• _SUPPLIED INFORMATION_:
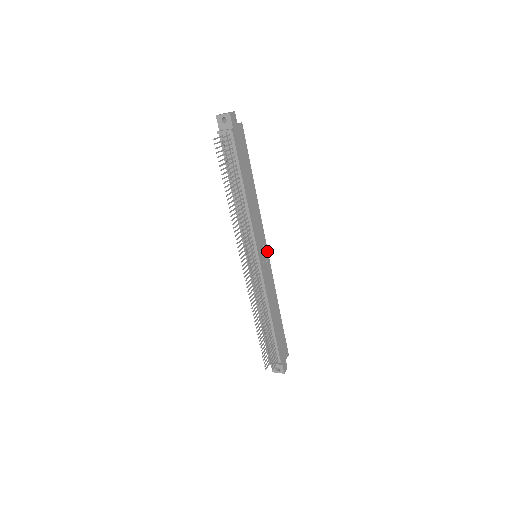
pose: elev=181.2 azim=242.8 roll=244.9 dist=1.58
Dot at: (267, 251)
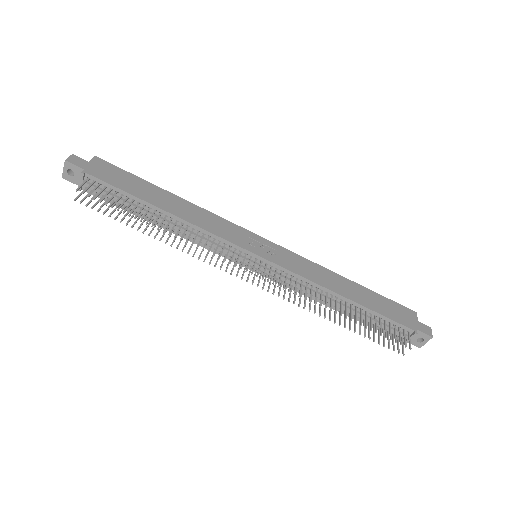
Dot at: (263, 239)
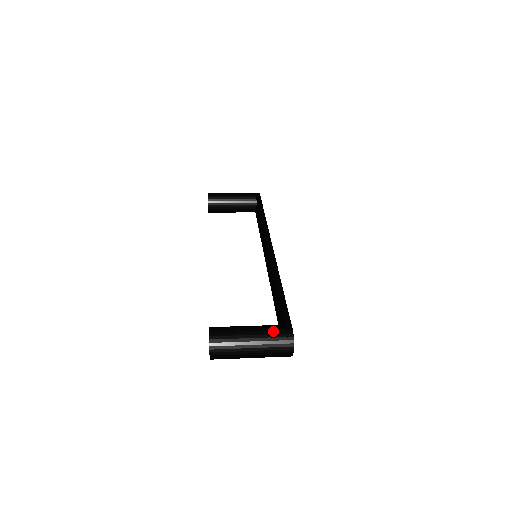
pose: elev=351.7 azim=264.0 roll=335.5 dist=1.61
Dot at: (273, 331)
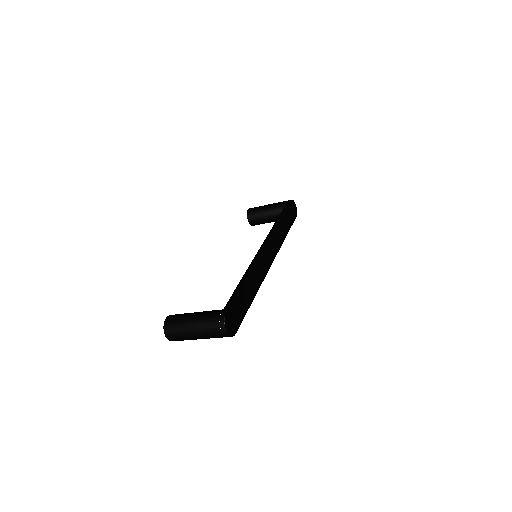
Dot at: (210, 314)
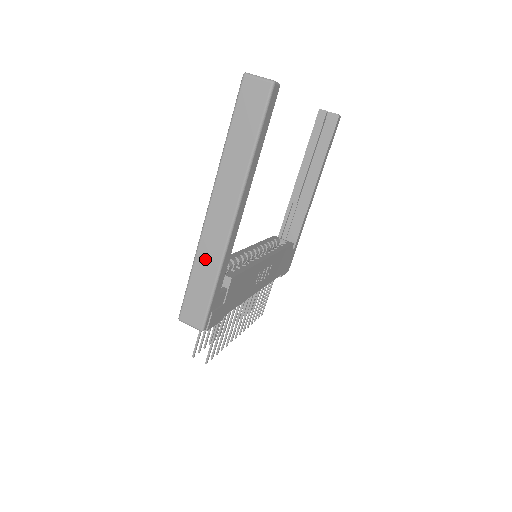
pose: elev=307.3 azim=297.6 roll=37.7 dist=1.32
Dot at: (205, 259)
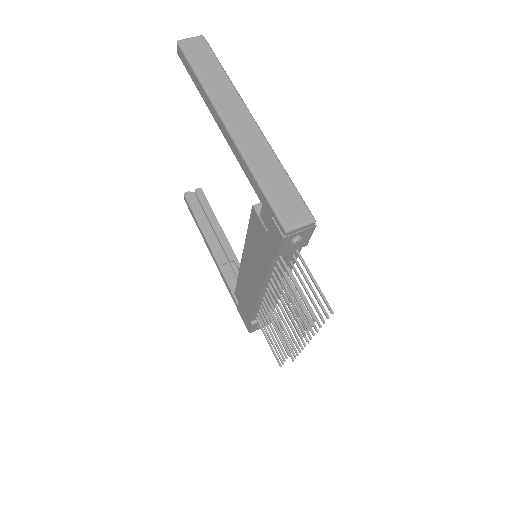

• _DIRECTION_:
Copy the text of all the items above, character for character, and leave out the pictures.

• _THE ANSWER_:
pose: elev=181.2 azim=242.8 roll=244.9 dist=1.58
Dot at: (267, 251)
Dot at: (263, 239)
pose: elev=351.7 azim=264.0 roll=335.5 dist=1.61
Dot at: (273, 331)
Dot at: (210, 314)
pose: elev=307.3 azim=297.6 roll=37.7 dist=1.32
Dot at: (205, 259)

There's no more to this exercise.